[[ Exercise data, beginning ]]

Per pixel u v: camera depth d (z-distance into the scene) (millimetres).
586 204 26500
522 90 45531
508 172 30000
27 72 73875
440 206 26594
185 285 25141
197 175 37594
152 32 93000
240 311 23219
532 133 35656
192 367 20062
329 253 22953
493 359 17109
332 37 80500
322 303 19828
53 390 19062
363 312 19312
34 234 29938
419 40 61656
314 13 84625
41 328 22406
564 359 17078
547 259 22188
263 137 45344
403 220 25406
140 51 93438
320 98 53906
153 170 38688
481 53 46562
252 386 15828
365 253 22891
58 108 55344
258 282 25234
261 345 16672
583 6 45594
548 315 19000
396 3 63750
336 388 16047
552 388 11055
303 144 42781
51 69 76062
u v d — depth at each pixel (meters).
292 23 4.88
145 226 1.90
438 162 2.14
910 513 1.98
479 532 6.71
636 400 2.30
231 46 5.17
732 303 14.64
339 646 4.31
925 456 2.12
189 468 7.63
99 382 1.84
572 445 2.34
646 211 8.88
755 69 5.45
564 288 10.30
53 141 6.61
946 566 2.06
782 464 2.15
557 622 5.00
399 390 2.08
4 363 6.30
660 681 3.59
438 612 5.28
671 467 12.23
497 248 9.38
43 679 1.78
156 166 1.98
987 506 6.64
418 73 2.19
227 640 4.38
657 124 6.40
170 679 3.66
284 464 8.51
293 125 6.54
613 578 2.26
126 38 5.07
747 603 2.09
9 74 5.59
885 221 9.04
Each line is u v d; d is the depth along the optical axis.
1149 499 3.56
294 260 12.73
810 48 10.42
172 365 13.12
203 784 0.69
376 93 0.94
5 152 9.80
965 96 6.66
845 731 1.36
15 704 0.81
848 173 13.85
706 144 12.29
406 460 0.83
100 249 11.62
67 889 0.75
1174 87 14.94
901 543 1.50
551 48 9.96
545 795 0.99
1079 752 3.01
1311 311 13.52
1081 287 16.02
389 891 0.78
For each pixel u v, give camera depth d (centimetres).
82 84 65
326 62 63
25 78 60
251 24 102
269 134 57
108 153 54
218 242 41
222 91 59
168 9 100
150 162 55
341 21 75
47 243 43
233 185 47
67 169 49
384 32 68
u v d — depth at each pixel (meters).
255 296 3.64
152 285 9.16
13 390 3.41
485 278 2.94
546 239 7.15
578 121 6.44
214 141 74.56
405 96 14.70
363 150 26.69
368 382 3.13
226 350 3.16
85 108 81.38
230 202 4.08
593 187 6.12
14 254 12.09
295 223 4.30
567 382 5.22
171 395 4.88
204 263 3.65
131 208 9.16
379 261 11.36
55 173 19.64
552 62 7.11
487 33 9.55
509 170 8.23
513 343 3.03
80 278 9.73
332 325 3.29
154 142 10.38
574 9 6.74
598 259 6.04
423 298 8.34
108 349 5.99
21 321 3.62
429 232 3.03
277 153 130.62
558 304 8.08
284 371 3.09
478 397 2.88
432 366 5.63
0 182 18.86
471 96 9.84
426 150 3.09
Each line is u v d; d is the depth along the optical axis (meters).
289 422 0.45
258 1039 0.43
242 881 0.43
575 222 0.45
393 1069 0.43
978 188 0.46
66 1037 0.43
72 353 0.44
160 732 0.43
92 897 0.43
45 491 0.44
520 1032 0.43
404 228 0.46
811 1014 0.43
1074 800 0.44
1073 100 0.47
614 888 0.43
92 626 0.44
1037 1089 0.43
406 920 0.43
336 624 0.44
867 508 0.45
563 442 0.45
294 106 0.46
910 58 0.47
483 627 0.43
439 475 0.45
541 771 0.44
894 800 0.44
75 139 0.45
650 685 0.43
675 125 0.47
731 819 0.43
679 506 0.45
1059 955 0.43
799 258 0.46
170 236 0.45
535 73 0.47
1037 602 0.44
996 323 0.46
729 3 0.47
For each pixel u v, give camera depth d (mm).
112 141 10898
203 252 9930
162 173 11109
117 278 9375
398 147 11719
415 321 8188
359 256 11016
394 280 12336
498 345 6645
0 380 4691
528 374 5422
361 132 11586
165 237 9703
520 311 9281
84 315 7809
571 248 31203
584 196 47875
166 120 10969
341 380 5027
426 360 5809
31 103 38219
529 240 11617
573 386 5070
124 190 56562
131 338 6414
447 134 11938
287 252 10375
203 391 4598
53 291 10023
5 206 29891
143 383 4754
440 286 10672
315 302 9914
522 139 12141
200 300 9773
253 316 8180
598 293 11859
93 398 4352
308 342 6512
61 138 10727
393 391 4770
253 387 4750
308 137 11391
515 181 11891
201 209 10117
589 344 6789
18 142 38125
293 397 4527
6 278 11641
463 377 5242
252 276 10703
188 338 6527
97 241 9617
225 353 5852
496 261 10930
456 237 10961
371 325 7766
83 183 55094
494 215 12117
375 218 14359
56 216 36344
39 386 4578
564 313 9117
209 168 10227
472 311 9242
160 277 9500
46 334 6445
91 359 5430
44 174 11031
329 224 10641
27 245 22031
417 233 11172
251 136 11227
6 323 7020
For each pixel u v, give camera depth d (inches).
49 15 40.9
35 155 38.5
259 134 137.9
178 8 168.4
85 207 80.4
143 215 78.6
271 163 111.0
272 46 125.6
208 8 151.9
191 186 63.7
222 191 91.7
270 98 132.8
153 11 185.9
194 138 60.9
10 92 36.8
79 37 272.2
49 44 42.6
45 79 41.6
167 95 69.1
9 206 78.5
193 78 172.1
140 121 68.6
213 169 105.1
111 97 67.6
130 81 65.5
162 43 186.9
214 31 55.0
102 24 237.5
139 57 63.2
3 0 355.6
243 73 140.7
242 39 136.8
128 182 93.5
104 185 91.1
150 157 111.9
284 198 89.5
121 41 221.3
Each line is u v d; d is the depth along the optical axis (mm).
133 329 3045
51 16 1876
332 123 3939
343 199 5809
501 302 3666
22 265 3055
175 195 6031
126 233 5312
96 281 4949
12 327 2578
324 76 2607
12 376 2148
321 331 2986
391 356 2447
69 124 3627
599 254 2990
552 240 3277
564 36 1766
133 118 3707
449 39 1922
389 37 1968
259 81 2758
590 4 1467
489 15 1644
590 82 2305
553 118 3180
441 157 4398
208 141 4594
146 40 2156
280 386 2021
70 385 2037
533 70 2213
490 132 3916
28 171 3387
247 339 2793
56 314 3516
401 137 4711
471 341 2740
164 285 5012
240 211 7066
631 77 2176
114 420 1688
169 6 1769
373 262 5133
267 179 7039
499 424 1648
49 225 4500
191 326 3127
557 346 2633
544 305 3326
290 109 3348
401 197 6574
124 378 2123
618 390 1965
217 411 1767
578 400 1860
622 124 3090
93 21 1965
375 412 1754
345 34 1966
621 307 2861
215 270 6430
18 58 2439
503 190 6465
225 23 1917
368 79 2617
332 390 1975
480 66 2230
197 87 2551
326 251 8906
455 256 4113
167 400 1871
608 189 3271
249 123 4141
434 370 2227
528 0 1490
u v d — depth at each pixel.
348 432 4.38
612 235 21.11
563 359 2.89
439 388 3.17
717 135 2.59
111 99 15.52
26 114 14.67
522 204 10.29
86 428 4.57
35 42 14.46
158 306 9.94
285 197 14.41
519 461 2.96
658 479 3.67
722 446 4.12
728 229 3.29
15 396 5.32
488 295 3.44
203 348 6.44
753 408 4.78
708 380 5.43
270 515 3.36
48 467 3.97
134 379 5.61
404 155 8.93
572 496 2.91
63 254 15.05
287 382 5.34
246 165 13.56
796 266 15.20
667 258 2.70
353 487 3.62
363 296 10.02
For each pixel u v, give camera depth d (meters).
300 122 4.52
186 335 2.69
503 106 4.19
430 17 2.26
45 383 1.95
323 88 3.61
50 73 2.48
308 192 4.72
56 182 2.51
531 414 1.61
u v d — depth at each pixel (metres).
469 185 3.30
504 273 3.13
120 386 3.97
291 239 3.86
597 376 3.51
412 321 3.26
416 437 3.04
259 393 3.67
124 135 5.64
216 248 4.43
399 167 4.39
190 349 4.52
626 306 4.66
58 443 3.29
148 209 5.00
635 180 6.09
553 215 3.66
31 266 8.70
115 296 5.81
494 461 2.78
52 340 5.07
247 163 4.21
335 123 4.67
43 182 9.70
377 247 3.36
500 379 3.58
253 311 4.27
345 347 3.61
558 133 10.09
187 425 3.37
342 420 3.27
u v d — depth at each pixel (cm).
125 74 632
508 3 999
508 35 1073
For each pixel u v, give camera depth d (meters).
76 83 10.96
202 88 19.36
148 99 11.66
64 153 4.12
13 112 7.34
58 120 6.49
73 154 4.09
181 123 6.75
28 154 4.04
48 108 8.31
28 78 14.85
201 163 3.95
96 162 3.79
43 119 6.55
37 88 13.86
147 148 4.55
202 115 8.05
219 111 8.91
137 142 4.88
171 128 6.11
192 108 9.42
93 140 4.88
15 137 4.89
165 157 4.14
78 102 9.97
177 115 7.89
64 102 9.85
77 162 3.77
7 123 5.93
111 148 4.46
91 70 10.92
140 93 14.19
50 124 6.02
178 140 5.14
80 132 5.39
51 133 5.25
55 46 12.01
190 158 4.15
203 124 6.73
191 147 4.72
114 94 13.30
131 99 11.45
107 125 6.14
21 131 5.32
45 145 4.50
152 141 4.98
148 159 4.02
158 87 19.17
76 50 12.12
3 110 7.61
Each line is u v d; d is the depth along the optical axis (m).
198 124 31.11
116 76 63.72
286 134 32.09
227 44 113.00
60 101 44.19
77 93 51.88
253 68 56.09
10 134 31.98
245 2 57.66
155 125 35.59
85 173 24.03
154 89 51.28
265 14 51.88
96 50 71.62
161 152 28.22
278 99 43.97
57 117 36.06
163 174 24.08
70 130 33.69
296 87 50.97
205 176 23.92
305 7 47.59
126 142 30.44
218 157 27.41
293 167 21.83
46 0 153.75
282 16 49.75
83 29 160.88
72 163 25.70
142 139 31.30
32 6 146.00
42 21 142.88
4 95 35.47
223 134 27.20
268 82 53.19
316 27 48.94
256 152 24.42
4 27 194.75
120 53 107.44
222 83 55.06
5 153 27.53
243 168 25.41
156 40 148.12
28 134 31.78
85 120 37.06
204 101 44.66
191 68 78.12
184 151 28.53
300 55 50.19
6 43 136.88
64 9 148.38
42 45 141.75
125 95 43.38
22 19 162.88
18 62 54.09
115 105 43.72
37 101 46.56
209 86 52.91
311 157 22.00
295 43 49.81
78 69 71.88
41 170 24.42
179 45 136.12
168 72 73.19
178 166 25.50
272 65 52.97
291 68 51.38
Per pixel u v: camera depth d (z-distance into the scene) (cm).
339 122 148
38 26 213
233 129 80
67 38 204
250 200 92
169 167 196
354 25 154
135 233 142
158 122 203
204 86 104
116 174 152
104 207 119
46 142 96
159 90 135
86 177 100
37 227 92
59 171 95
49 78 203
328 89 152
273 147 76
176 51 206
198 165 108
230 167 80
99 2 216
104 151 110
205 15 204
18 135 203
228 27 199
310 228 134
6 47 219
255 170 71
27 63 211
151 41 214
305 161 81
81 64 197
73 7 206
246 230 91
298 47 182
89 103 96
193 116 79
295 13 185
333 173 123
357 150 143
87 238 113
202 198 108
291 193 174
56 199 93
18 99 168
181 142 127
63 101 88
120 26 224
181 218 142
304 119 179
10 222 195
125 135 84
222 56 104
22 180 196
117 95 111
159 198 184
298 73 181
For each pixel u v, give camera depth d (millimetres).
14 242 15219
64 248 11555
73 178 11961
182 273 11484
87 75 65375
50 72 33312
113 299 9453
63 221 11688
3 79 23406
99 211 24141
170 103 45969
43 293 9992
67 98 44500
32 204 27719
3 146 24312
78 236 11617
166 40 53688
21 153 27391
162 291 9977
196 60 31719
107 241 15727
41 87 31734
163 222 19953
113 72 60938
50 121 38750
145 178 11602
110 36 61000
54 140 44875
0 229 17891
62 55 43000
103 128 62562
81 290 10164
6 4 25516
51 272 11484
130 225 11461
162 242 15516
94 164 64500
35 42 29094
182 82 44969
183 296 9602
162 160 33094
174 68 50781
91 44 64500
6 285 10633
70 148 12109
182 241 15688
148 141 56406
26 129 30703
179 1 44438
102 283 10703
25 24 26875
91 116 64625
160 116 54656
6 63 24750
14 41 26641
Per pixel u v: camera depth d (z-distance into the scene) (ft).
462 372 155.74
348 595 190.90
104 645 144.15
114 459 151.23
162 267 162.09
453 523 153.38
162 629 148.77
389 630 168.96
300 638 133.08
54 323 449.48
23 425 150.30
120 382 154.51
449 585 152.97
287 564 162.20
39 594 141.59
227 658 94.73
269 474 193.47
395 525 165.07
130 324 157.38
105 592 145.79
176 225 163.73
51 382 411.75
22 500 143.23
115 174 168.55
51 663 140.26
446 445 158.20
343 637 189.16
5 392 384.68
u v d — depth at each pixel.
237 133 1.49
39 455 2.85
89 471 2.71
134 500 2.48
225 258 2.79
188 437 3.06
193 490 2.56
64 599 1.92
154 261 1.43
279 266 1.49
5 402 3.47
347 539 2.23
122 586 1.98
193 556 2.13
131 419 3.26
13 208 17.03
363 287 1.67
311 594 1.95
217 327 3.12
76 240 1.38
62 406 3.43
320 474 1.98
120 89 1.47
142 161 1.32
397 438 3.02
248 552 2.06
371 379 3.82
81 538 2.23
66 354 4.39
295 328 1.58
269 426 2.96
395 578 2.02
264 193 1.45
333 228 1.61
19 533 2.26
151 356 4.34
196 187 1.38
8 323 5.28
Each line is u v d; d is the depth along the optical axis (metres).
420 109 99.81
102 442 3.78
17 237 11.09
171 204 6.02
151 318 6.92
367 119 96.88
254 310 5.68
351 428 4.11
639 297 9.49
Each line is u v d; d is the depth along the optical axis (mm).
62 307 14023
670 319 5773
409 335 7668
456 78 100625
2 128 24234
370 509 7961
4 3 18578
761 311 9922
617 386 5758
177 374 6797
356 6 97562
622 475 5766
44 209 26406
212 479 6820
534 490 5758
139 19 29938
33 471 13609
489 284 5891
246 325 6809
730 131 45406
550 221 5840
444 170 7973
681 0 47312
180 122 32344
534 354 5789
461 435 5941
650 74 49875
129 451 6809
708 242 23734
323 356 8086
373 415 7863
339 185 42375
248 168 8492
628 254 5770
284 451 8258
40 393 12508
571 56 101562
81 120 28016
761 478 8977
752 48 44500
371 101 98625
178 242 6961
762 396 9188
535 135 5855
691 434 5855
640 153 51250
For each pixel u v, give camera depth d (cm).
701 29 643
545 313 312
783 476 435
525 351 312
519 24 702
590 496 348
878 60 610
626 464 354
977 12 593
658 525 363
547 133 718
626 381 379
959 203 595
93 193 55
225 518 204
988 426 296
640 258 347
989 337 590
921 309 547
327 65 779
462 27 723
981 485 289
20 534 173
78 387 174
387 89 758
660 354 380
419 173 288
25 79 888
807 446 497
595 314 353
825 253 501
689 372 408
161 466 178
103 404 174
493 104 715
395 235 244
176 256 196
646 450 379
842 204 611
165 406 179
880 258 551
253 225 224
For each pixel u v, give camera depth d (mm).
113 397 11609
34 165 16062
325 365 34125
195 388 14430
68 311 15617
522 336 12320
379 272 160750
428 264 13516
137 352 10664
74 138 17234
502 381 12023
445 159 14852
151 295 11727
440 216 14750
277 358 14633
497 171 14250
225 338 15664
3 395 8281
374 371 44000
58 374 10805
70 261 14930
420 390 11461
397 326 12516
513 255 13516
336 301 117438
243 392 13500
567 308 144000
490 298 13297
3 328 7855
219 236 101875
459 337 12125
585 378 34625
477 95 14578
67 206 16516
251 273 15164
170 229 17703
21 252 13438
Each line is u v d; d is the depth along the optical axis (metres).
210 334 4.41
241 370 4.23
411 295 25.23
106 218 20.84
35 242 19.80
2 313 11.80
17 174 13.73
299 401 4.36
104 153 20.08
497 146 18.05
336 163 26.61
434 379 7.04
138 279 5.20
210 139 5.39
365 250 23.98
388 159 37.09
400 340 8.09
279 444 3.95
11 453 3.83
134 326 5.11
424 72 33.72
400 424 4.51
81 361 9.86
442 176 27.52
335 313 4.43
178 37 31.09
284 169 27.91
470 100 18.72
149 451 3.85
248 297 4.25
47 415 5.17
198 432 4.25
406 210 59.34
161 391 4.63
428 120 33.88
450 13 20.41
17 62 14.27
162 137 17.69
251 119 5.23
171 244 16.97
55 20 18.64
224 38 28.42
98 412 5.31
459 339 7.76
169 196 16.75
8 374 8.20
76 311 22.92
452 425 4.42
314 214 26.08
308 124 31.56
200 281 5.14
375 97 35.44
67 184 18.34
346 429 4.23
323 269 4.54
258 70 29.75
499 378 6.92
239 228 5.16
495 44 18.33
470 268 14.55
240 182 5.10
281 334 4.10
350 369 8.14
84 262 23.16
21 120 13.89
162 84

[[ Exercise data, end ]]

What needs to be done = Retype exactly the lines from the start of the entries through the one with "34 234 29938"; include both ends.

Task response =
Per pixel u v: camera depth d (z-distance into the scene) (millimetres).
586 204 26500
522 90 45531
508 172 30000
27 72 73875
440 206 26594
185 285 25141
197 175 37594
152 32 93000
240 311 23219
532 133 35656
192 367 20062
329 253 22953
493 359 17109
332 37 80500
322 303 19828
53 390 19062
363 312 19312
34 234 29938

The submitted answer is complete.